CHINA WATCHChina Intensifying Its Global Push for Media Influence

Published 12 September 2022

The Chinese government’s media influence efforts, turning to more covert and aggressive tactics, have increased since 2019 in most of the 30 countries under study by a new report, but democratic pushback has often curbed their impact.

The Chinese Communist Party (CCP) is accelerating its multibillion-dollar global campaign to shape public opinion and secure both its hold on power in China and its policy priorities abroad, but local journalists, civil society activists, governments, and news consumers are pushing back at these efforts, according to a new report released today by Freedom House.

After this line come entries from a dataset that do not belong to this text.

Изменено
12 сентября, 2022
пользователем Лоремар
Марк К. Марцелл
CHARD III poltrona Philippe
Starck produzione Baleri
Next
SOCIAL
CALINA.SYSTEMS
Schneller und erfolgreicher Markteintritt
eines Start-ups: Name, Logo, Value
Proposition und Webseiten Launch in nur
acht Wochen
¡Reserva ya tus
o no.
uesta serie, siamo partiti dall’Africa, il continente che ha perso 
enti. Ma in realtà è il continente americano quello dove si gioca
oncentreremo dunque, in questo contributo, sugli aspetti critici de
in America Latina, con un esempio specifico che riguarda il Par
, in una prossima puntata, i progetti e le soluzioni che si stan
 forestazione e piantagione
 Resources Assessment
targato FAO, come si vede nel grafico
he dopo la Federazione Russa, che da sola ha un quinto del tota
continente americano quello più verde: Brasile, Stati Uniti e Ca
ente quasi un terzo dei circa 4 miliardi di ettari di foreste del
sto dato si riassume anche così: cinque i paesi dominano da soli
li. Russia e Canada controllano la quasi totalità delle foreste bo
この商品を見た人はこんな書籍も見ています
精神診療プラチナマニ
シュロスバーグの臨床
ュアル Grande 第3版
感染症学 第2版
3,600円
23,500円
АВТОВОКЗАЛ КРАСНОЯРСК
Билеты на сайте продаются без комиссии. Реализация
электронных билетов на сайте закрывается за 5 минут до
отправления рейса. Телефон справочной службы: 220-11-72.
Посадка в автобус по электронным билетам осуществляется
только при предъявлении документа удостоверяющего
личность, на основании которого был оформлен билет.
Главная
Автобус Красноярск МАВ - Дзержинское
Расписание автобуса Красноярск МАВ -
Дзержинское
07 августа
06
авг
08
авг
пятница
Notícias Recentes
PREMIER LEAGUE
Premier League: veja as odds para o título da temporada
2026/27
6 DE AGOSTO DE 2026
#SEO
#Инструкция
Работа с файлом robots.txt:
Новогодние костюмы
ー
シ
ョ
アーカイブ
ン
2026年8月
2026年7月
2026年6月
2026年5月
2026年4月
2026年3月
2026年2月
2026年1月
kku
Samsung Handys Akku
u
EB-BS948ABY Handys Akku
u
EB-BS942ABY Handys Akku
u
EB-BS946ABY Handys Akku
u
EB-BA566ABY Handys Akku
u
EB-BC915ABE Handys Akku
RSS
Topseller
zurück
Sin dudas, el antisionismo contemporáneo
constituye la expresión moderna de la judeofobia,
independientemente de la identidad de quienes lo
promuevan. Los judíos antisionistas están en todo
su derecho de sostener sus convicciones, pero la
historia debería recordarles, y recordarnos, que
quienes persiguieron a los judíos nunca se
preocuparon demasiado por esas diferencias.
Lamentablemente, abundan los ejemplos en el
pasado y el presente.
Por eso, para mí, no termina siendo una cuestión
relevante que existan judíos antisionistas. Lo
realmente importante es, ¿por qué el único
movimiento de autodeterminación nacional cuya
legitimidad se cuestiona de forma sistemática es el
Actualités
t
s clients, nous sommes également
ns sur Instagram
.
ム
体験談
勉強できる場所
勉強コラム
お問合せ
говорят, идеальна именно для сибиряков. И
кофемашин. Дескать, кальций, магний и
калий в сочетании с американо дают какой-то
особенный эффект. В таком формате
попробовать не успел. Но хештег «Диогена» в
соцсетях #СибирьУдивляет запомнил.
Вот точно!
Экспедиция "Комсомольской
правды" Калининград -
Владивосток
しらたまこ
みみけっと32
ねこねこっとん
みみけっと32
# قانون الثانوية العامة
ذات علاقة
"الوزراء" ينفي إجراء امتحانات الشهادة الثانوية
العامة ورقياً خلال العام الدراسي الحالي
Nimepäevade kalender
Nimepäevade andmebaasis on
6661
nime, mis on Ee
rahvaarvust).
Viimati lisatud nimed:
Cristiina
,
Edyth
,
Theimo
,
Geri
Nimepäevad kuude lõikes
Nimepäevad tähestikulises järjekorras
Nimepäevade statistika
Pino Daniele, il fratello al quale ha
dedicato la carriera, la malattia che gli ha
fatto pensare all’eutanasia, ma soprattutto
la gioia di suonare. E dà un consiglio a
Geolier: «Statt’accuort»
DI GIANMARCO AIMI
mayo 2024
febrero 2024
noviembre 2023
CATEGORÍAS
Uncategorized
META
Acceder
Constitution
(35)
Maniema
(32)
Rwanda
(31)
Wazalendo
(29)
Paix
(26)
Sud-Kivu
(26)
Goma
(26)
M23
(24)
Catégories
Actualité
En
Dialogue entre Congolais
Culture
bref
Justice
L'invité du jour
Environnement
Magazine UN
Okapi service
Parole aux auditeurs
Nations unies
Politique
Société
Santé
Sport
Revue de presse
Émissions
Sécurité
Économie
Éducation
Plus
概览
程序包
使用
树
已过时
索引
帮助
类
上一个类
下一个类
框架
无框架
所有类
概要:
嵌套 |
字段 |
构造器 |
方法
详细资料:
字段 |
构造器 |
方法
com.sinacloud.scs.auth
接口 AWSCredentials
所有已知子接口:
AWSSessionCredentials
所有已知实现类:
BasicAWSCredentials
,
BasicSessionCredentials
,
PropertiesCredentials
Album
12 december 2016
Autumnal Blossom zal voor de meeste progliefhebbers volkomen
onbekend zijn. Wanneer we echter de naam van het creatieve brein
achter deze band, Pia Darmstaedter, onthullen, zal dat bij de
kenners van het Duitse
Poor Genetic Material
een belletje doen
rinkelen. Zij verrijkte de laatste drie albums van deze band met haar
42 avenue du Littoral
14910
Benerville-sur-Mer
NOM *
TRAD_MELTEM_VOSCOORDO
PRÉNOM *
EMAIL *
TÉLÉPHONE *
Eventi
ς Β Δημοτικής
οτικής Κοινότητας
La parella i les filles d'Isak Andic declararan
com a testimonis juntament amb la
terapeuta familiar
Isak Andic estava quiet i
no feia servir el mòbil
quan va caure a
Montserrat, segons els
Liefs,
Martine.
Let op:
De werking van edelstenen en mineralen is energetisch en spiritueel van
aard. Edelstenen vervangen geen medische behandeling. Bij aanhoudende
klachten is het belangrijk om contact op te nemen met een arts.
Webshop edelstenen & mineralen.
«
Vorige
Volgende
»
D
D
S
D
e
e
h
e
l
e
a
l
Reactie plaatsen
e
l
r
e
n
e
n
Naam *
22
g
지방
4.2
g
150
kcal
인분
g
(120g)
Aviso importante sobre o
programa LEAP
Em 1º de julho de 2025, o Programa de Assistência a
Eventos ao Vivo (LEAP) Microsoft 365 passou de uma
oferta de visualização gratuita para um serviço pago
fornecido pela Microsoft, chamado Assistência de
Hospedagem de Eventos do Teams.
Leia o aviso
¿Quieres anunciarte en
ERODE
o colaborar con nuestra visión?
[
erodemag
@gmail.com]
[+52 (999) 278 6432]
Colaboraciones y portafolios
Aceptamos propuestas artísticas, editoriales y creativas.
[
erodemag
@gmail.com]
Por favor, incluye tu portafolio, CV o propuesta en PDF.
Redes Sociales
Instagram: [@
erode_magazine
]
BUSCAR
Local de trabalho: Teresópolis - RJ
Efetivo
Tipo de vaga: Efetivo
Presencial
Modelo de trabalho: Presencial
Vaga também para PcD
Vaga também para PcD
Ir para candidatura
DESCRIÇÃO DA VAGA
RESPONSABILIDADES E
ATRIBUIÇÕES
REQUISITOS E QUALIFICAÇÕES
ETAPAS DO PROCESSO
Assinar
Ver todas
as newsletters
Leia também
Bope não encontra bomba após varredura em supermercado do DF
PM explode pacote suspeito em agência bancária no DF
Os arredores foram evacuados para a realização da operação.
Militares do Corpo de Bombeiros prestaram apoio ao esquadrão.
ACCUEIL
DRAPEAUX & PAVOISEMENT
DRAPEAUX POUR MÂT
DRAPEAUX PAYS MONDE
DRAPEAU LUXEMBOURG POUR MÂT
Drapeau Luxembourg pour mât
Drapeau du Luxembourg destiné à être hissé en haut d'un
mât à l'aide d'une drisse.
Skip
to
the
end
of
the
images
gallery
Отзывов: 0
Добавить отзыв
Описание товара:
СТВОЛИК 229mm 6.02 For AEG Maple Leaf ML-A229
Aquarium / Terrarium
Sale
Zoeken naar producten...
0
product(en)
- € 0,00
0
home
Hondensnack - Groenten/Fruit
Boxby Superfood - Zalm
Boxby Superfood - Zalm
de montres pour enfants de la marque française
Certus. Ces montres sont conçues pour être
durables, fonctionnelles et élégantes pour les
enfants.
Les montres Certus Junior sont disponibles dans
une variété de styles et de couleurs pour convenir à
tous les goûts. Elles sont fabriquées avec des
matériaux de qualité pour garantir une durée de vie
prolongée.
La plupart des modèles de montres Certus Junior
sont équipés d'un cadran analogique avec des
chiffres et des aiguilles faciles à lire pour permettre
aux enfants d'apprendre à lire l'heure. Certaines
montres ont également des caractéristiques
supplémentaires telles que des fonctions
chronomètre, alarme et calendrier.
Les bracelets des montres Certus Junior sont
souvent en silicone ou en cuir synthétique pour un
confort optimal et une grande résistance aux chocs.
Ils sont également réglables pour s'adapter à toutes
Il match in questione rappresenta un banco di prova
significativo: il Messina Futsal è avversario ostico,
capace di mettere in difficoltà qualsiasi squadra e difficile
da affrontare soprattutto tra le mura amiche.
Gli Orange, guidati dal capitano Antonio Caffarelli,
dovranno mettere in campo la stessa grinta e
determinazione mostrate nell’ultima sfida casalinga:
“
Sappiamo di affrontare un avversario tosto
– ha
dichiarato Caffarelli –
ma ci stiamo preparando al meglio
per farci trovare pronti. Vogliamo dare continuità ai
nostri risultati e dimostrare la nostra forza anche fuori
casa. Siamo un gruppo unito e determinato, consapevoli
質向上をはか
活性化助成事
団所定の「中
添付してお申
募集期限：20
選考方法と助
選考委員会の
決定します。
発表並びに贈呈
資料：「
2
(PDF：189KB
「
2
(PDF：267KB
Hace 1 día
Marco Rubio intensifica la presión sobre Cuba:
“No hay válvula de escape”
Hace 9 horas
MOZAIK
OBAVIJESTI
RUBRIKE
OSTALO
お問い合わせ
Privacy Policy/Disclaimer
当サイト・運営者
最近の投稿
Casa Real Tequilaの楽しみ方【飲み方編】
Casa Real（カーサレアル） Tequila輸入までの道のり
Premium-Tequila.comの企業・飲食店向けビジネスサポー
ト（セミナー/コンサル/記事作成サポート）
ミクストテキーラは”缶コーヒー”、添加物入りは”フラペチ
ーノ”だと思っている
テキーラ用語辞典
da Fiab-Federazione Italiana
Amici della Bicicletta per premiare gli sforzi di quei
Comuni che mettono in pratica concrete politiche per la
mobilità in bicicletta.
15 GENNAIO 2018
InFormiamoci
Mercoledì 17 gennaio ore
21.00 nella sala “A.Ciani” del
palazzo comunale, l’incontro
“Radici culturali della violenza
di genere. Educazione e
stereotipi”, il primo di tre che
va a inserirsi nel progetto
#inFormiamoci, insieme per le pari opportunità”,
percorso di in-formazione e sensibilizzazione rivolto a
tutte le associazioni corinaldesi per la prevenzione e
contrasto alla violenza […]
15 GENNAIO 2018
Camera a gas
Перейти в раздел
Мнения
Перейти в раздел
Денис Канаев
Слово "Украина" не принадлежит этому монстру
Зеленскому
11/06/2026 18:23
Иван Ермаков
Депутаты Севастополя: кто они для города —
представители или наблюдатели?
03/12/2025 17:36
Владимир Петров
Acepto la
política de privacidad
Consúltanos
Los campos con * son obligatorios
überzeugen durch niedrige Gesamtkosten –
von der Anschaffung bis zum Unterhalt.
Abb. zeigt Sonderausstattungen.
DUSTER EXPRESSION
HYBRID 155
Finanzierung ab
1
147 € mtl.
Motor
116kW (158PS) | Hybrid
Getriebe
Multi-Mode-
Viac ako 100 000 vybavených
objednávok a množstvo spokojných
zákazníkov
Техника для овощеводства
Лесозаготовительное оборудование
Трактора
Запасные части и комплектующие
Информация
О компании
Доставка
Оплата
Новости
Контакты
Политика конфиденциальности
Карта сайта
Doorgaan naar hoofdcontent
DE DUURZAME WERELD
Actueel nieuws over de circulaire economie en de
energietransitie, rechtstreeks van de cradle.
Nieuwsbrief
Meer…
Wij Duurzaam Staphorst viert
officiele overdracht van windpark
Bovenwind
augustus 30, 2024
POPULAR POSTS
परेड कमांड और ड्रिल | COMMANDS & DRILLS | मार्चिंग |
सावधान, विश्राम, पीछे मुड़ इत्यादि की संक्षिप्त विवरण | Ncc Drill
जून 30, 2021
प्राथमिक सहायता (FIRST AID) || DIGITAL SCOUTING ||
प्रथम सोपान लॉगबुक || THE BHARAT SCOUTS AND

The report, Beijing’s Global Media InfluenceAuthoritarian Expansion and the Power of Democratic Resilience, finds that the Chinese government and its proxies are using more sophisticated, covert, and coercive tactics—including intensified censorship and intimidation, deployment of fake social media accounts, and increased mass distribution of Beijing-backed content via mainstream media—to spread pro-CCP narratives, promote falsehoods, and suppress unfavorable news coverage.

“Beijing is doubling down on its campaign to control how it is portrayed in the world and to bend foreign media to its will,” said Michael J. Abramowitz, president of Freedom House. “These efforts seek to silence criticism of the regime and convert independent media into shills for the Chinese Communist Party. Journalists and some governments are pushing back, but more should be done to prevent Beijing’s influence from undermining fact-based reporting about the world’s most powerful authoritarian state and its activities abroad.”

Of the 30 countries analyzed, the intensity of CCP media influence efforts was found to be High or Very High in 16 countries, with 18 facing increased influence efforts over the course of the 2019–21 coverage period. Taiwan, the United States, and the United Kingdom experienced the most intense influence efforts, but strong campaigns were also documented in Nigeria, Spain, Italy, Kenya, the Philippines, and Argentina, highlighting the global scope of Beijing’s ambitions.

While the Chinese government’s media influence campaign is ramping up, its impact is being blunted in democracies worldwide, according to the report. All of the countries studied demonstrated at least one form of active pushback that reduced the effects of Beijing’s activities. This democratic resilience has hindered the CCP’s attempts to sway public opinion, with sentiment toward China or the Chinese government declining in most of the countries examined since 2018.